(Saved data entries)
○ ○ ○ ○ ○ ○ ○
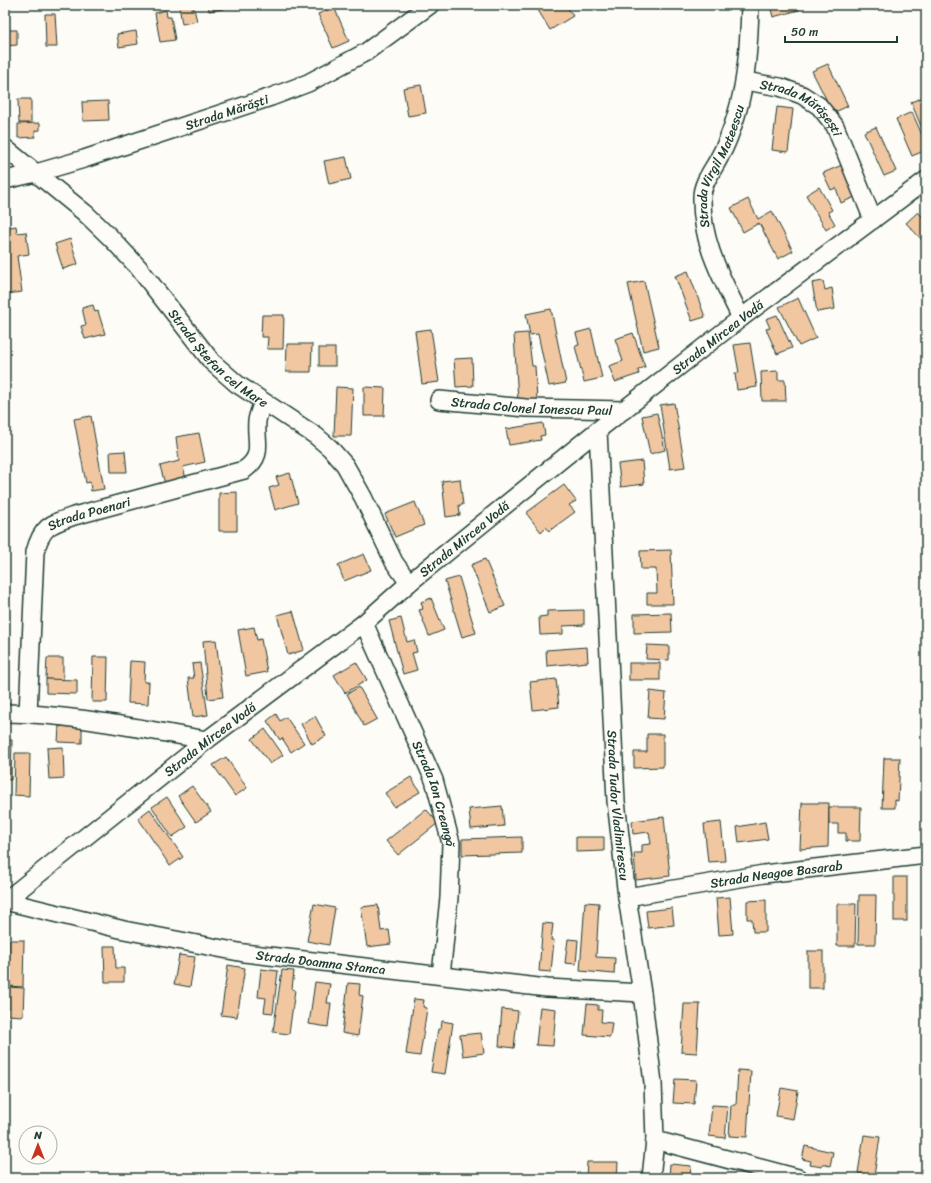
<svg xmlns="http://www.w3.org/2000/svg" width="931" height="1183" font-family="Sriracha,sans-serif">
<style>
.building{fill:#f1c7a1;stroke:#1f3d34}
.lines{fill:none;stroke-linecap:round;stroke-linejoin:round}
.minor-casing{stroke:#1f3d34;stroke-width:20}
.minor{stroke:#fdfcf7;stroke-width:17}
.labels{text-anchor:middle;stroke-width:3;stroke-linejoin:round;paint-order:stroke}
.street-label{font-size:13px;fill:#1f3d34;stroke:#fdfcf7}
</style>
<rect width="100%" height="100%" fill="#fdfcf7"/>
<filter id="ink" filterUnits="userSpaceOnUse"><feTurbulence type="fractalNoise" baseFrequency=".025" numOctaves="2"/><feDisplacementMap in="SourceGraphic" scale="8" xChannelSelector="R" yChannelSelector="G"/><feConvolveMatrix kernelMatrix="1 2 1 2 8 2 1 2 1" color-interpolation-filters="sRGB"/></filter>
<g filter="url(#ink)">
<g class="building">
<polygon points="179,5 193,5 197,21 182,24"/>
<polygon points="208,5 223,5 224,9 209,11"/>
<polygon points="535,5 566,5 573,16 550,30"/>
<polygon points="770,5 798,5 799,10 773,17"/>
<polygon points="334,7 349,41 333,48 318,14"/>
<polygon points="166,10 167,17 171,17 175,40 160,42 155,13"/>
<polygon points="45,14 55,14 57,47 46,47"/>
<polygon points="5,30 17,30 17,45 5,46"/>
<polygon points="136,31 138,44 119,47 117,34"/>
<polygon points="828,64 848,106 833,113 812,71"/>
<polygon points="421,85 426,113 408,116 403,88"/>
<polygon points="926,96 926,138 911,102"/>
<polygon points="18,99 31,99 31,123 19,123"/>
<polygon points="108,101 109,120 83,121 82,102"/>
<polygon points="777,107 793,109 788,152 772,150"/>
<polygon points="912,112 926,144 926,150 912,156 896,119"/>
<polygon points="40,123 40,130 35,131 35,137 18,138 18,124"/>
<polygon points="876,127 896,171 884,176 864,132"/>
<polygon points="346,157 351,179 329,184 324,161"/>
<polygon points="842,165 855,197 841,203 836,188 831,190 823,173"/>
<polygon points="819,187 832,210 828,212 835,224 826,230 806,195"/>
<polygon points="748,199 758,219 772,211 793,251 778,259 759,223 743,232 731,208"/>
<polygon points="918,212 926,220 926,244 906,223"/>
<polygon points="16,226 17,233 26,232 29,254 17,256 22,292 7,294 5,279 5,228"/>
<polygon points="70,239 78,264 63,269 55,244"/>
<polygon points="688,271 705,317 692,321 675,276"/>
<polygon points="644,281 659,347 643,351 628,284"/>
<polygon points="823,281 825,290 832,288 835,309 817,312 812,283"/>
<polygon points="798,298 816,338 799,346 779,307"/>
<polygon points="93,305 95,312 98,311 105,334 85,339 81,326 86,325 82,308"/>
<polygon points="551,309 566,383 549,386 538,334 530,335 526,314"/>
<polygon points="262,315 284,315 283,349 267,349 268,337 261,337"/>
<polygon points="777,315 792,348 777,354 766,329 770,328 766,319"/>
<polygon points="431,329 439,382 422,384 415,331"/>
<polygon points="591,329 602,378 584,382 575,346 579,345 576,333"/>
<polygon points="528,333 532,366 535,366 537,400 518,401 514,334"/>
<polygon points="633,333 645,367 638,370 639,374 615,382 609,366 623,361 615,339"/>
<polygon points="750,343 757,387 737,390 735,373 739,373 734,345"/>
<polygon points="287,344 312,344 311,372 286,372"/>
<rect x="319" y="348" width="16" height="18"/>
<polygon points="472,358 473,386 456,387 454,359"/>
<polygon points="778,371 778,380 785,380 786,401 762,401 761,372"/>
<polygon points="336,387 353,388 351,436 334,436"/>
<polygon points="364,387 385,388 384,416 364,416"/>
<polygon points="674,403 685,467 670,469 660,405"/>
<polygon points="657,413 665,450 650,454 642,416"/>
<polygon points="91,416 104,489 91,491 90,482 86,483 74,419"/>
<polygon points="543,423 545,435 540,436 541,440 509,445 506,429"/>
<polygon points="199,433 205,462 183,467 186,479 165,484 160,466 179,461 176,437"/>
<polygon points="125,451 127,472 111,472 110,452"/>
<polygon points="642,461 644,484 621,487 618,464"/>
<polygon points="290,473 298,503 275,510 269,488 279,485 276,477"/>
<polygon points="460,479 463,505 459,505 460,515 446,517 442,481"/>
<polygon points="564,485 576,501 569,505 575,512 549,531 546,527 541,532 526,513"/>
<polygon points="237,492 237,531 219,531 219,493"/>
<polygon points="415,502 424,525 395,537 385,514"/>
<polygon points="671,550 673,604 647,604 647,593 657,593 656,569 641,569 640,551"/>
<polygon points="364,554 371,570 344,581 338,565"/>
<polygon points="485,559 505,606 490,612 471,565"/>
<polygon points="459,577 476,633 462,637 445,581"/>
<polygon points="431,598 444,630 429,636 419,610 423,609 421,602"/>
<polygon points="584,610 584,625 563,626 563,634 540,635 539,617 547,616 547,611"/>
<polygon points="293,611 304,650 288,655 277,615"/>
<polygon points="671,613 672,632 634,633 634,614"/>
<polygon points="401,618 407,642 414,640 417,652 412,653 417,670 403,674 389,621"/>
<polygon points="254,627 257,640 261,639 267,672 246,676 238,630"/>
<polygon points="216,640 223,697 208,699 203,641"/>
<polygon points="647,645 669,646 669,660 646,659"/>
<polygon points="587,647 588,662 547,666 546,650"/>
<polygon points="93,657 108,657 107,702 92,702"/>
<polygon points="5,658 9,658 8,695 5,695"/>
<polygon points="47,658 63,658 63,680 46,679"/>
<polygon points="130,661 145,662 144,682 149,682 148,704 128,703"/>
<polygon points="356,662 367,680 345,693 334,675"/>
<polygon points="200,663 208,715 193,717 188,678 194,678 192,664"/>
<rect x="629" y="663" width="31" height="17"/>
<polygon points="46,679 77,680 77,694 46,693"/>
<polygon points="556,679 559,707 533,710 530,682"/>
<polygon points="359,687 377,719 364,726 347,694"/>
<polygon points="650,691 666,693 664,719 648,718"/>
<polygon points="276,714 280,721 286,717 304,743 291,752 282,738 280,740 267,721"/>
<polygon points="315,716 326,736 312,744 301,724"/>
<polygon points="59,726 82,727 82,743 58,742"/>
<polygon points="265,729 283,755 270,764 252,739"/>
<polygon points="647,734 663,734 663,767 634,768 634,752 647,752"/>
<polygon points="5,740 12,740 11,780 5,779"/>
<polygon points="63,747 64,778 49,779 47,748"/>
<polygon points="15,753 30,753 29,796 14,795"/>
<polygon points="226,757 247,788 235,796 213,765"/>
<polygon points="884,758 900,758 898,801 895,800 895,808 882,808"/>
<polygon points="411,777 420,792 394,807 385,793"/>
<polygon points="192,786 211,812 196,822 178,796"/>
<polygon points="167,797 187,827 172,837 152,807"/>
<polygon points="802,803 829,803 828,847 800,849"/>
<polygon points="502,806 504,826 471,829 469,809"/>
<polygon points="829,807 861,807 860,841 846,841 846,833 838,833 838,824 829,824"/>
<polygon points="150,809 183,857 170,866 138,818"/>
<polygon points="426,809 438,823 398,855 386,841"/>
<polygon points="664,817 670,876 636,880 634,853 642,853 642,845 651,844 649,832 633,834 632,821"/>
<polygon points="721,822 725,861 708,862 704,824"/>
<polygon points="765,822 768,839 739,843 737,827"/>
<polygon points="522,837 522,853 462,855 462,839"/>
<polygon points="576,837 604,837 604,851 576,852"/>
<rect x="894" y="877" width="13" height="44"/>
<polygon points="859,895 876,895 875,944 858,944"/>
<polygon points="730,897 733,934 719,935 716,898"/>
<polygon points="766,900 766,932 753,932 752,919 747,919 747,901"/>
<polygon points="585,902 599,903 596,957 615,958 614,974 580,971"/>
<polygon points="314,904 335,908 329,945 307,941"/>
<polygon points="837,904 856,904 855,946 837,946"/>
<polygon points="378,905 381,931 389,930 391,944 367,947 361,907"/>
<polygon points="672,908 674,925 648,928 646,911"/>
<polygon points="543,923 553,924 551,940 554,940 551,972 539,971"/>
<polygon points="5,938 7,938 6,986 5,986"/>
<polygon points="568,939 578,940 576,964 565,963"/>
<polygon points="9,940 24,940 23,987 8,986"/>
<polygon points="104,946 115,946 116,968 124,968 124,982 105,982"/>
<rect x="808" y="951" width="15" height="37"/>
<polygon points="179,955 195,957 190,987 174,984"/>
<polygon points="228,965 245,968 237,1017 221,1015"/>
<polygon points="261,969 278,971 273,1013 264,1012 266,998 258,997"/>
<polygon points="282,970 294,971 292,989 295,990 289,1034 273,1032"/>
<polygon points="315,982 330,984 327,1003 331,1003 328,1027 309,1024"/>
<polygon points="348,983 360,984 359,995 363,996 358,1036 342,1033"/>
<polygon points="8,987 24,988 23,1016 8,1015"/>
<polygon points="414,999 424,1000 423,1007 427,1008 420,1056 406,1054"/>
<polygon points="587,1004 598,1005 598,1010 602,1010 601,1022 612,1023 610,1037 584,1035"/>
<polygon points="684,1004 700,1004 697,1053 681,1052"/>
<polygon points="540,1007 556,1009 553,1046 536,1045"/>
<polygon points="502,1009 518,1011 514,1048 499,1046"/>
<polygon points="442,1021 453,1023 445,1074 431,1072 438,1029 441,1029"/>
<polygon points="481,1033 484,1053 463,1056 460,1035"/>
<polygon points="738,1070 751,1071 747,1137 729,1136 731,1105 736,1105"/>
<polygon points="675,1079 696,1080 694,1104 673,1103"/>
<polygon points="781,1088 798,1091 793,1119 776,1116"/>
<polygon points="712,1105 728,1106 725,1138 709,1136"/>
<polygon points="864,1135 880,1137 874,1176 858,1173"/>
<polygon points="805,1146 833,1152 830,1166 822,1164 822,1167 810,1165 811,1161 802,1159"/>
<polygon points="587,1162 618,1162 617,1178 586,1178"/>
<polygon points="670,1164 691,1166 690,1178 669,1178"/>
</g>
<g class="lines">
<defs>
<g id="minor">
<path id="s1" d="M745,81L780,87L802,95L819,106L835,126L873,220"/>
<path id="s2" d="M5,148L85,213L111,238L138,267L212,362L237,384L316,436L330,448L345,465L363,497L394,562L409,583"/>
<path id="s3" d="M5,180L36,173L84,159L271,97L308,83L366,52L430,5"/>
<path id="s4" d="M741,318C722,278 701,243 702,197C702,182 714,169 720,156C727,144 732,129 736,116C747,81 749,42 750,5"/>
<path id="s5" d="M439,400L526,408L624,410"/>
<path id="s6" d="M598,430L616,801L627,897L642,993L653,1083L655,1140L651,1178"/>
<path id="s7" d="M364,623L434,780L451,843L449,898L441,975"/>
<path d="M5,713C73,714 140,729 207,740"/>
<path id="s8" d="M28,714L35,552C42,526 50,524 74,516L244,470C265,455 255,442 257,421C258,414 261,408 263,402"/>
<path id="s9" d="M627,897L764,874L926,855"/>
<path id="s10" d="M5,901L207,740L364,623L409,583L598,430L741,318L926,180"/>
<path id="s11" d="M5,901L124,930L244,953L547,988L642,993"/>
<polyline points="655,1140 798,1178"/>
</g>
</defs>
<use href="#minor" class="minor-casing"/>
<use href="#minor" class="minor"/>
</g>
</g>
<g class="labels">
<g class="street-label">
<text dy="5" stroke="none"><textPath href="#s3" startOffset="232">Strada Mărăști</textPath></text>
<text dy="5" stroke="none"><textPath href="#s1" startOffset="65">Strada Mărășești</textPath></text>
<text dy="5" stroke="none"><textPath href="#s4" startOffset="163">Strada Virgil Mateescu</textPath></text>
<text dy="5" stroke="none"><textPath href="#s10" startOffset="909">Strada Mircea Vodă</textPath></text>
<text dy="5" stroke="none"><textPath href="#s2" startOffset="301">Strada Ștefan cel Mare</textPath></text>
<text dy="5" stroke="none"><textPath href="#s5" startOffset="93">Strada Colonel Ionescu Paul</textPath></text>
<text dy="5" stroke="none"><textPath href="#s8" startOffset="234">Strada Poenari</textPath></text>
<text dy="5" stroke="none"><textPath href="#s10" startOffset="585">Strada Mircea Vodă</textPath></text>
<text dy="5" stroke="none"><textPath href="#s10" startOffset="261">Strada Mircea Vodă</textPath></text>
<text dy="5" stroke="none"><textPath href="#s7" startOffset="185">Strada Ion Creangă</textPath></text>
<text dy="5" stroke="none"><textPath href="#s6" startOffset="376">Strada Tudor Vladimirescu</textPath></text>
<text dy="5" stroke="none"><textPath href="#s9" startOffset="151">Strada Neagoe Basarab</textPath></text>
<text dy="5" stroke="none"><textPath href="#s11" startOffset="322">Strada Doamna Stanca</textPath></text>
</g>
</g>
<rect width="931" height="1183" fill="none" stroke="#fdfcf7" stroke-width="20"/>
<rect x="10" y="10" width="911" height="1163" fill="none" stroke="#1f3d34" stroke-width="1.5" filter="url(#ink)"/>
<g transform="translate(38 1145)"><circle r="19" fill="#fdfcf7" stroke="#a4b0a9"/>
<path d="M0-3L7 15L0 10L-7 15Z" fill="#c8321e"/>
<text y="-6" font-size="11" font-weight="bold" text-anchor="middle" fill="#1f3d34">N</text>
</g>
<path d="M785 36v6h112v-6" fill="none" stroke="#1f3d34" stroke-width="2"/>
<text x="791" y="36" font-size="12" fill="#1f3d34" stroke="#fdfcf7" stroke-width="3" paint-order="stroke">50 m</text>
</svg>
○ ○ ○ ○ ○ ○ ○
◆ What is needed ◆
If a line in the entries holds the string "lines", copy it.

◆ Output for this exercise ◆
.lines{fill:none;stroke-linecap:round;stroke-linejoin:round}
<g class="lines">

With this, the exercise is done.